What to produce
Return the complete listing exactly as it reads, with each picture removed.

Provided material
+---+

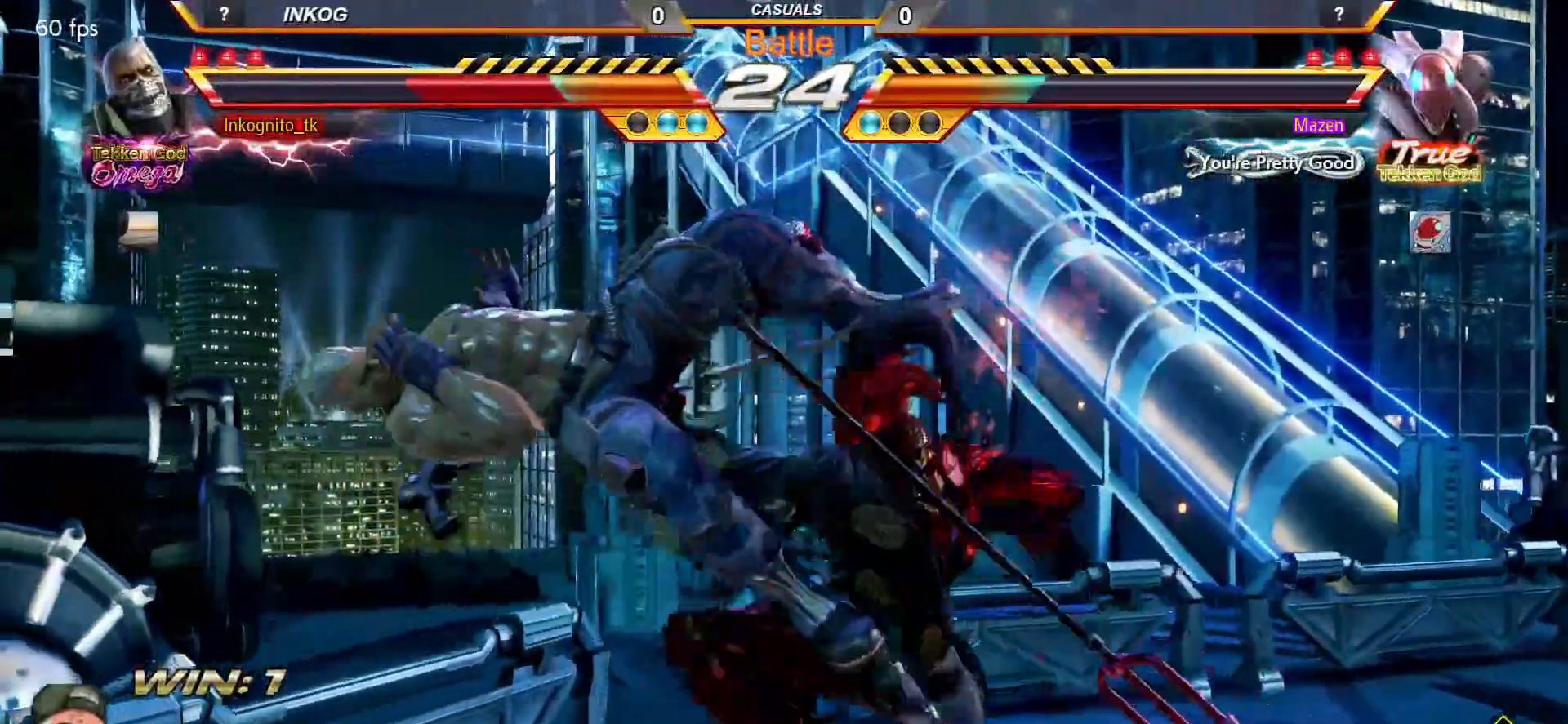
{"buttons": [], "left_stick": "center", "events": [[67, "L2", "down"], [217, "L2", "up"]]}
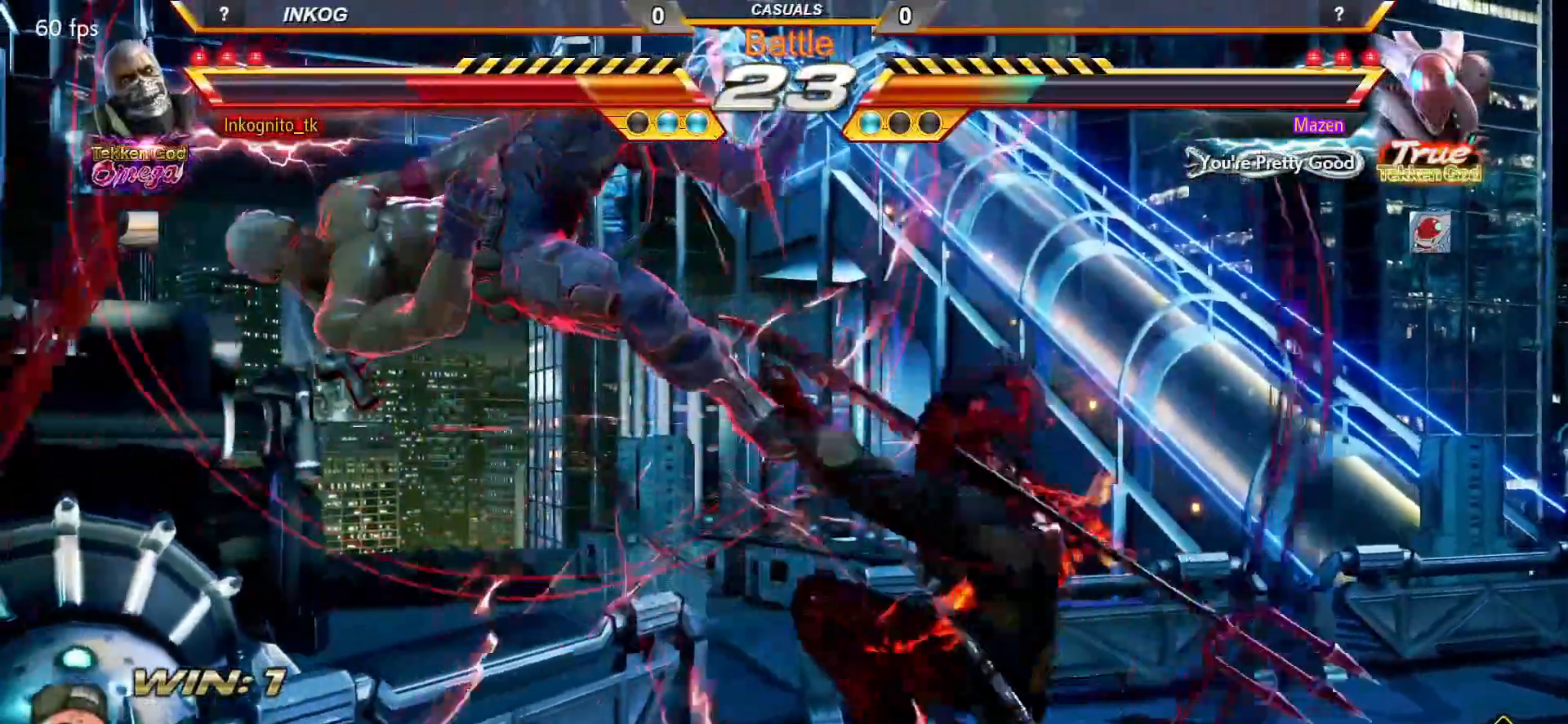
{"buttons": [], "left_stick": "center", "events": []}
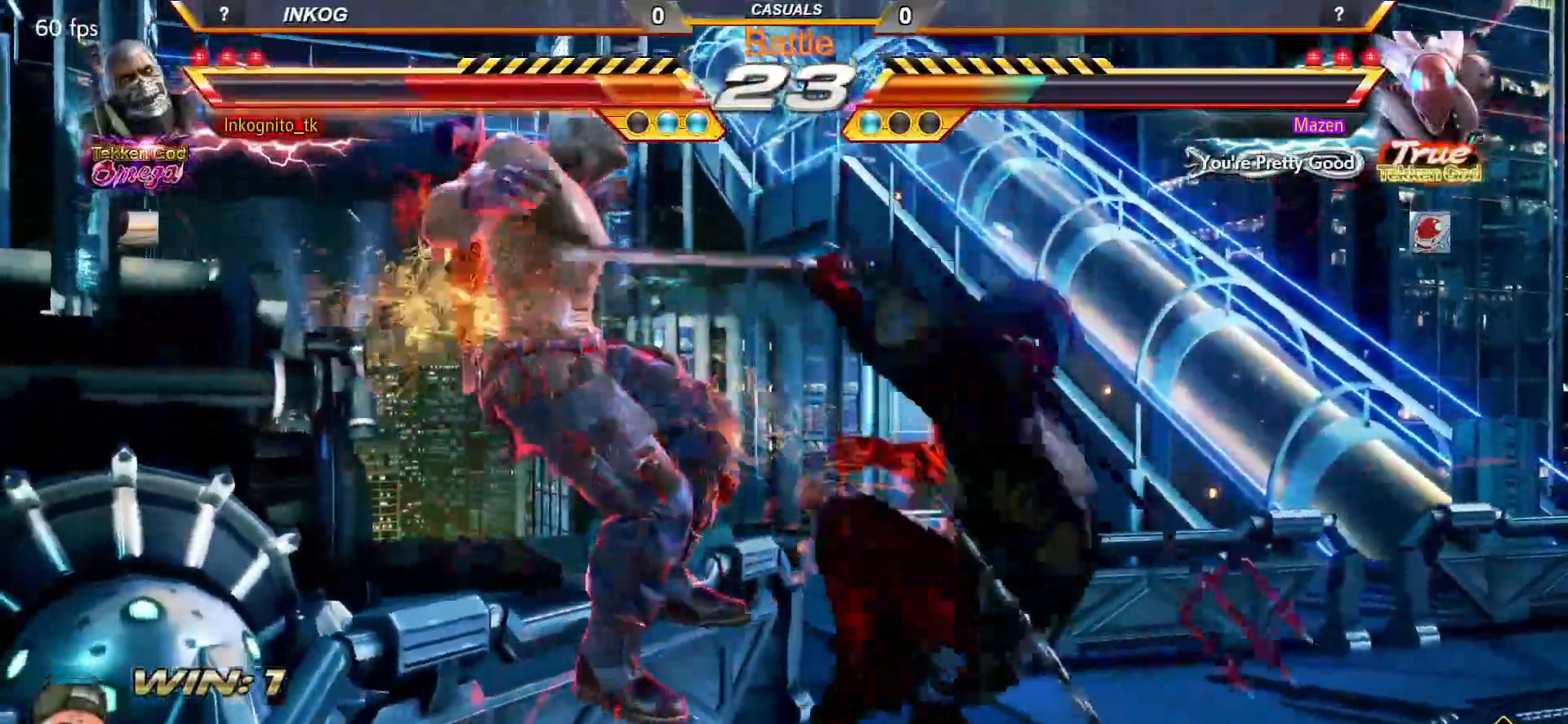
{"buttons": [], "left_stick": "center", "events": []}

+---+

Exercise result
{"buttons": [], "left_stick": "center", "events": [[67, "L2", "down"], [217, "L2", "up"]]}
{"buttons": [], "left_stick": "center", "events": []}
{"buttons": [], "left_stick": "center", "events": []}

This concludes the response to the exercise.